RE Performance and implementation:

What kind of hardware was the benchmark run on? Server class NUMA? I am just wondering if there are enough cores to bring out any scalability issues in the cache implementation.

It would be nice to see a benchmark that showed the on heap cache falling over while the off heap cache provides good performance.

Subsequent comments aren't particularly useful if performance is satisfactory under relevant configurations.

Given the use of a heap allocator and locking it might not make sense to have a background thread do expiration. I think that splitting the cache into several instances with one lock around each instance might result in less contention overall and it would scale up in a more straightforward way.

It appears that some common operations will hit a global lock in may_expire() quite frequently? It seems like there are other globally shared frequently mutated cache lines in the write path like stats.

Is there something subtle in the locking that makes the use of the custom queue and maps necessary or could you use stuff from Intel TBB and still make it work? It is hypothetically less code to have to QA and maintain.

I still need to dig more, but I am also not clear on why locks are necessary for individual items.
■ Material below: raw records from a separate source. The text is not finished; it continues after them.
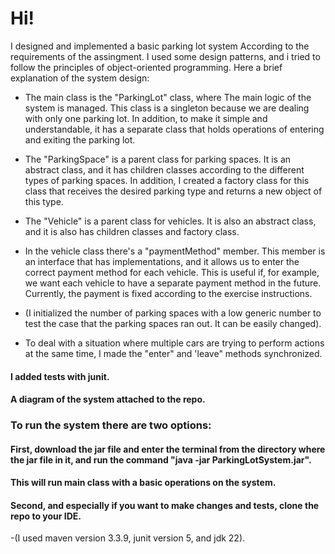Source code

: # Hi!

I designed and implemented a basic parking lot system According to the requirements of the assingment.
I used some design patterns, and i tried to follow the principles of object-oriented programming.
Here a brief explanation of the system design:

- The main class is the "ParkingLot" class, where The main logic of the system is managed.
This class is a singleton because we are dealing with only one parking lot.
In addition, to make it simple and understandable, it has a separate class that holds operations of entering and exiting the parking lot.

- The "ParkingSpace" is a parent class for parking spaces. It is an abstract class, and it has children classes according to the different types of parking spaces. In addition, I created a factory class for this class that receives the desired parking type and returns a new object of this type.

- The "Vehicle" is a parent class for vehicles. It is also an abstract class, and it is also has children classes and factory class.

- In the vehicle class there's a "paymentMethod" member. This member is an interface that has implementations, and it allows us to enter the correct payment method for each vehicle. This is useful if, for example, we want each vehicle to have a separate payment method in the future. Currently, the payment is fixed according to the exercise instructions.

- (I initialized the number of parking spaces with a low generic number to test the case that the parking spaces ran out. It can be easily changed).

- To deal with a situation where multiple cars are trying to perform actions at the same time, I made the "enter" and 'leave" methods synchronized.

#### I added tests with junit.

#### A diagram of the system attached to the repo.

### To run the system there are two options: 
#### First, download the jar file and enter the terminal from the directory where the jar file in it, and run the command "java -jar ParkingLotSystem.jar".
#### This will run main class with a basic operations on the system.
#### Second, and especially if you want to make changes and tests, clone the repo to your IDE.

-(I used maven version 3.3.9, junit version 5, and jdk 22).
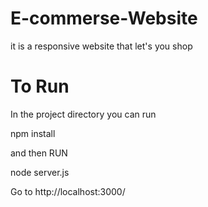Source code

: # E-commerse-Website
it is a responsive website that let's you shop 
# To Run
In the project directory you can run

npm install

and then RUN

node server.js

Go to http://localhost:3000/
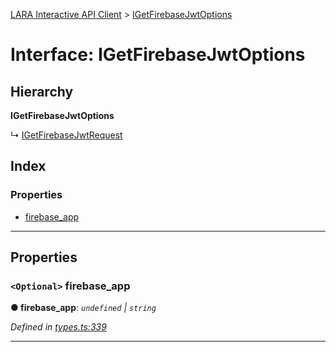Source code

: [LARA Interactive API Client](../README.md) > [IGetFirebaseJwtOptions](../interfaces/igetfirebasejwtoptions.md)

# Interface: IGetFirebaseJwtOptions

## Hierarchy

**IGetFirebaseJwtOptions**

↳  [IGetFirebaseJwtRequest](igetfirebasejwtrequest.md)

## Index

### Properties

* [firebase_app](igetfirebasejwtoptions.md#firebase_app)

---

## Properties

<a id="firebase_app"></a>

### `<Optional>` firebase_app

**● firebase_app**: *`undefined` \| `string`*

*Defined in [types.ts:339](../../../lara-typescript/src/interactive-api-client/types.ts#L339)*

___

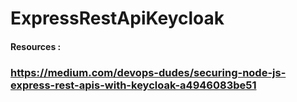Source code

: # ExpressRestApiKeycloak 
#### Resources : 
### https://medium.com/devops-dudes/securing-node-js-express-rest-apis-with-keycloak-a4946083be51
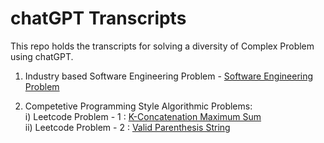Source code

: # chatGPT Transcripts

This repo holds the transcripts for solving a diversity of Complex Problem using chatGPT.

1. Industry based Software Engineering Problem - [Software Engineering Problem](https://github.com/Saksham4796/se_problem_statement)

2. Competetive Programming Style Algorithmic Problems:  
   i) Leetcode Problem - 1 : [K-Concatenation Maximum Sum](https://leetcode.com/problems/k-concatenation-maximum-sum/)  
   ii) Leetcode Problem - 2 : [Valid Parenthesis String](https://leetcode.com/problems/valid-parenthesis-string/)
It looks like there is a table for all of them? Random intuition is that it could be done without a lock or at least a discrete lock. Striping against a padded pool of locks might make sense if that isn't going to cause deadlocks. Apparently every pthread_mutex_t is 40 bytes according to a random stack overflow post. It might make sense to use the same cache line as the refcount to store a lock field, or the bucket in the hash table?

Another implementation question is do we want to use C++11? It would remove a lot of platform and compiler specific code.

> Serializing Row cache alternative (Fully off heap)
> --------------------------------------------------
>
>                 Key: CASSANDRA-7438
>                 URL: https://issues.apache.org/jira/browse/CASSANDRA-7438
>             Project: Cassandra
>          Issue Type: Improvement
>          Components: Core
>         Environment: Linux
>            Reporter: Vijay
>            Assignee: Vijay
>              Labels: performance
>             Fix For: 3.0
>
>         Attachments: 0001-CASSANDRA-7438.patch
>
>
> Currently SerializingCache is partially off heap, keys are still stored in JVM heap as BB, 
> * There is a higher GC costs for a reasonably big cache.
> * Some users have used the row cache efficiently in production for better results, but this requires careful tunning.
> * Overhead in Memory for the cache entries are relatively high.
> So the proposal for this ticket is to move the LRU cache logic completely off heap and use JNI to interact with cache. We might want to ensure that the new implementation match the existing API's (ICache), and the implementation needs to have safe memory access, low overhead in memory and less memcpy's (As much as possible).
> We might also want to make this cache configurable.